Simplex's Memo

鉄道と本の話題を中心に、気の向くまま綴ります。

岐阜の路面電車への再生の動きがここでも・・・。

2005-05-03 09:23:03 | 鉄道(岐阜の路面電車と周辺情報)
岐阜市とその周辺にはある種の幻想が広がっている。
「路面電車の再生」という名の幻想が。

既に神奈川県のNPOが「岐阜ライトレール」を立ち上げつつあるし、市民からの資金を募る路線トラスト運動も続いている。
両者の話を聞いている限りでは具体性、確実性に欠ける話としか思えなかった。
そして何より、資金的に潤沢な企業をバックに持たないため対名鉄、対行政への交渉力に欠けるのではないかという点が一番問題だと思っていた。

では、有力な企業が路面電車に関する資産を取得し、経営に乗り出そうとしたらどうなるか。
そんなことを考えていた矢先、今日の読売新聞にはこんな記事が掲載されていた。

記事を見ると関市のショッピングセンターを管理・運営する「サン・ストラッセ」が社内に鉄道事業を担当する部門を設けて新規に鉄道事業に参入したい、名鉄にはレール等の資産譲渡を申し入れたい旨を2日に表明したという。

鉄道事業のノウハウを持たない会社が新規参入を表明するということで、どこまで本気かと考えたが、既に鉄道会社数社と交渉を始めているという。既存の鉄道会社のバックアップを受けながら運営していくということなのだろうか。
また、企業、個人等から賛同者を募り、廃止前は54分かかっていた岐阜・関間を30数分で結んで使える電車に再生したいという。
所要時間を6割に短縮すると言うが、どのように縮めるのだろうか。
また、岐阜市内の乗降客にとって最悪な環境だった電停を改善するのだろうか。
そのあたりはこれから詰めていくのだろう。

前2者よりは資金力はあると思うが、問題は時間である。
既に譲渡される電車の搬出が始まり、架線の撤去工事も始まっている。
これらの資産取得に関する交渉にかけられる時間は工事の進捗を見ながら進めざるを得ないため限られたものになるが、これについても「まだ、レールには手が付いておらず、ここ1、2か月が勝負」という認識を持っており、短期に資産取得を目指す意向が伺える。社内に部署を設けたばかりであり、早期に資産取得に持ち込む交渉は可能だろうか。疑問に思う。

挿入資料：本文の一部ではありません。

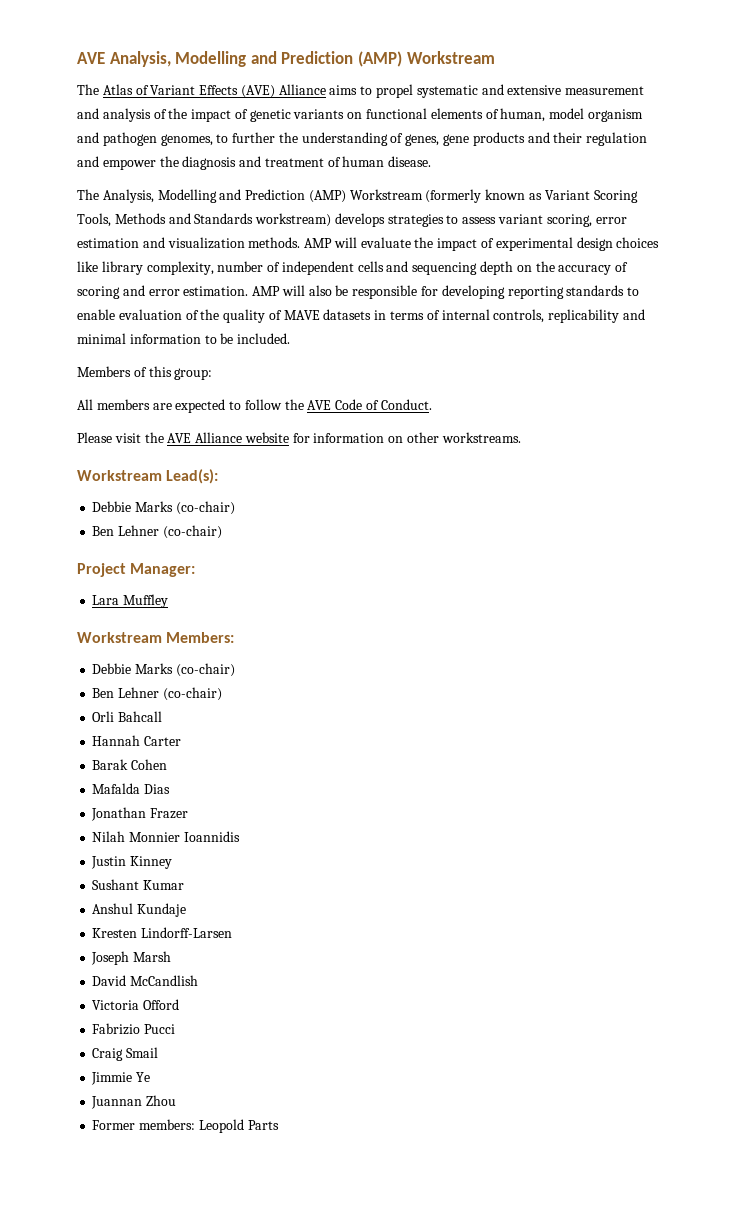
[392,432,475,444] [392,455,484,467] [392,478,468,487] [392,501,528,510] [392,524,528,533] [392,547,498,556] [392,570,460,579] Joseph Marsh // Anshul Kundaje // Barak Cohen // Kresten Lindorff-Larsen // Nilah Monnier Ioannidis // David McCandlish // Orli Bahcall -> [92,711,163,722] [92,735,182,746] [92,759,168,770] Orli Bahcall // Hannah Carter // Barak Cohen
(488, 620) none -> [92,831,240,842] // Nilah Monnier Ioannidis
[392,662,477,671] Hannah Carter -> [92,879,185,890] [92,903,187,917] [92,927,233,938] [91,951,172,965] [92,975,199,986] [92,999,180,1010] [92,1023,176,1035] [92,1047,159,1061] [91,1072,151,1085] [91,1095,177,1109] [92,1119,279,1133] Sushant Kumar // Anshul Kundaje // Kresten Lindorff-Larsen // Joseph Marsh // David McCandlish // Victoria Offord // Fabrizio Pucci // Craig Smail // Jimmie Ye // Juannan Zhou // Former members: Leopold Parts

そして、岐阜ライトレール、路線トラスト運動との関係はどうなのだろうか。
協力して事業を進めていくのだろうか。それとも主導権を巡って争うのだろうか。
この記事を読む限り、そのあたりの動きが読めない。

一方、財産取得交渉の相手方となる名鉄は「自治体が窓口になるなら話を聞くが、業者だけでは話し合いに応じられない」という従来の立場を変えていない。
岐阜市をはじめとする沿線自治体が関与しなければ、名鉄は資産譲渡交渉には応じないということだが、「地元の熱意なき復活は無意味」という名鉄の主張は建前で、実のところ名鉄グループの岐阜バスによる公共交通独占が完了したばかりのところに岐阜バスと真っ向から対立する新規事業者の参入を嫌っているのだろうか、と勘ぐってしまう。

いずれにせよ、岐阜の路面電車再生を巡る動きはより混迷の度合を増してきたように思える。
その中から再生に結びつく計画は果たして出てくるのだろうか。

最新の画像もっと見る

1 コメント

コメント日が  古い順  |   新しい順
初めまして (りふ(竜)=なごやん@めぐるす)
2005-05-09 22:50:17
こちらでは始めまして。めぐるす(含名古屋交通・歴史コラム)管理人のりふ(竜)=なごやん、と申します。



幻想とか妄想とか言われていますが、私自身は期待しております。ま、無論実行するのにも問題は山積みでしょうが。



ただ、今後どのように各団体が連携をとるかは重要だろうと思います。



逆に言うと、名鉄や岐阜バス、岐阜市が現状の地域交通に対する「不満」をどのように改善する方向に努力するか、にも関わっているだろうと思います。そういう意味ではある種の「試練」かもしれませんね。